Honolulu did not make either the top five or bottom five of airport
waits. Sacramento ranked best in the nation based on the highest
percentage of respondents who waited 15 minutes or less; no other city
feeding traffic to Hawaii made the top five. But the bottom five, with
the highest percentage reporting waits of 30 minutes, included Miami,
Atlanta, Denver, Phoenix and Washington Dulles. 

Denver is United's second busiest hub and the origin point for many of
its flights to Hawaii. Hawaiian Airlines flies between Hawaii and
Phoenix. Delta has resumed Hawaii nonstops from Atlanta. And a lot of
Hawaii-bound United passengers start their vacation journeys at Dulles. 

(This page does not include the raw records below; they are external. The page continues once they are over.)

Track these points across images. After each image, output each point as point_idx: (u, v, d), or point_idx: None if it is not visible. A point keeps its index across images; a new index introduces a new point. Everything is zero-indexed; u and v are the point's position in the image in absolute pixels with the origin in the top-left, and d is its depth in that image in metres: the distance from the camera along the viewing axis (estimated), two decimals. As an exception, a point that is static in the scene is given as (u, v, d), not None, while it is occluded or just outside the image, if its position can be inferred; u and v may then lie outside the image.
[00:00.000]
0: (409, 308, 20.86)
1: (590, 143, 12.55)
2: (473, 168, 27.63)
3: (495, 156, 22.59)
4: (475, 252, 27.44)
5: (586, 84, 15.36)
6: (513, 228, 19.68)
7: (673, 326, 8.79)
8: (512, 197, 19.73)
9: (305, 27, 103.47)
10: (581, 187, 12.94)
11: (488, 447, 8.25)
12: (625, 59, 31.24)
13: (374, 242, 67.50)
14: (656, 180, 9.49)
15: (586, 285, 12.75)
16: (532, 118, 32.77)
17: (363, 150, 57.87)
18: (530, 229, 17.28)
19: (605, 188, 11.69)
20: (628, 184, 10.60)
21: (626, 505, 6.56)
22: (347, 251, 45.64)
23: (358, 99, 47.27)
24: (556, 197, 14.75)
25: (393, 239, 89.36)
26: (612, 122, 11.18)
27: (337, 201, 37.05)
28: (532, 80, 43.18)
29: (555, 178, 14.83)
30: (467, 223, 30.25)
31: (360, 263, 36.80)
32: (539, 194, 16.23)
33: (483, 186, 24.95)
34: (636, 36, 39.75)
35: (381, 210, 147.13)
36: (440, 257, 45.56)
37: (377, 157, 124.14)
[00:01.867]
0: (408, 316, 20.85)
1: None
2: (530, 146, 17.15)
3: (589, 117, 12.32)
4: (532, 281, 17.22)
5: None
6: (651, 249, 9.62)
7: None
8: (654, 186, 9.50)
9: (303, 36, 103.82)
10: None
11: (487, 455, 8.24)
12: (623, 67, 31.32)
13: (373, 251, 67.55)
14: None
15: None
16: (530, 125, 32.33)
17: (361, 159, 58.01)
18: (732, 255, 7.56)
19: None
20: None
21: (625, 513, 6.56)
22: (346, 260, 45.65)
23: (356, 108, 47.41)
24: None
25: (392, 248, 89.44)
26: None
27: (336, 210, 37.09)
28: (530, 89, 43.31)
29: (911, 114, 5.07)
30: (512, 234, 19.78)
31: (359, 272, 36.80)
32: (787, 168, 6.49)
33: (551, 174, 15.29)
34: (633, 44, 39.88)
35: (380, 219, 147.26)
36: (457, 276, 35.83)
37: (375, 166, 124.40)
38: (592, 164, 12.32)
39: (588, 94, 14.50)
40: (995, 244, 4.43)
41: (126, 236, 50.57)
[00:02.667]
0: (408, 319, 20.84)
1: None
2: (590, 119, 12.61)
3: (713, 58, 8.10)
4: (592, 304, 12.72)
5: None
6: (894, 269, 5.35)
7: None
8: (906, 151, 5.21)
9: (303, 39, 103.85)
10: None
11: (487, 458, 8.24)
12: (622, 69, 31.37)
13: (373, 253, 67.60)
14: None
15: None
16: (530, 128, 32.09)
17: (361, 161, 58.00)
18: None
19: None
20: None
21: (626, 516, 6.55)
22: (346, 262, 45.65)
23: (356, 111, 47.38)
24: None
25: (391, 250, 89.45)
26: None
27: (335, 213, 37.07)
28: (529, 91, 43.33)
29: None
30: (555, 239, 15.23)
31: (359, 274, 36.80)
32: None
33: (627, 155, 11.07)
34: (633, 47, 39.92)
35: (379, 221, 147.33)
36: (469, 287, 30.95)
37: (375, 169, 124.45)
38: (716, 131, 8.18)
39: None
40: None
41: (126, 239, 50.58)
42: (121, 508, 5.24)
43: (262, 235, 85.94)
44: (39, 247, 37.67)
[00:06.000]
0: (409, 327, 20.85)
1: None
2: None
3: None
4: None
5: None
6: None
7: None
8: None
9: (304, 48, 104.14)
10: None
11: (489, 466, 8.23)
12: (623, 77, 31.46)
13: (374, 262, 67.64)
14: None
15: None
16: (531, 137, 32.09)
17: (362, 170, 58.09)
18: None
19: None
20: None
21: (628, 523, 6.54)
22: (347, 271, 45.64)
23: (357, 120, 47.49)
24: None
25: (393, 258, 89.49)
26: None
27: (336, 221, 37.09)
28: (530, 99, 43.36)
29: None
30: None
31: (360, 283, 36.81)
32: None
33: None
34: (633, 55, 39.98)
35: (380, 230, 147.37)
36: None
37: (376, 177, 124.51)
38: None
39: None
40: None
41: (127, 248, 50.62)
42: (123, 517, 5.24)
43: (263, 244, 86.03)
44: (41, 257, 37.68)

Travelocity did the same kind of breakdown for waits at check-in
counters. Sacramento also made the top five there, second to Milwaukee,
and so did Portland and Seattle. Hawaiian flies to Portland while SeaTac
is served from Hawaii by Hawaiian, Northwest and ATA. Of the five
airports with the worst check-in waits, the only airport with flights
leaving for Hawaii was Atlanta. 

Flight delays were also checked. The best five airports were San Diego
(served by Hawaiian Airlines), Milwaukee, SeaTac, Ft. Lauderdale and
Tampa/St. Petersburg, while the worse were Atlanta, Chicago O'Hare,
Newark, Dallas/Ft. Worth and New York LaGuardia. O'Hare is United's
headquarters hub and a common transfer point for Hawaii vacationers
starting farther east. Both United and American fly nonstop to Hawaii
from there. Continental Airlines flies nonstop to Hawaii from Newark,
while American originates Hawaii flights from DFW.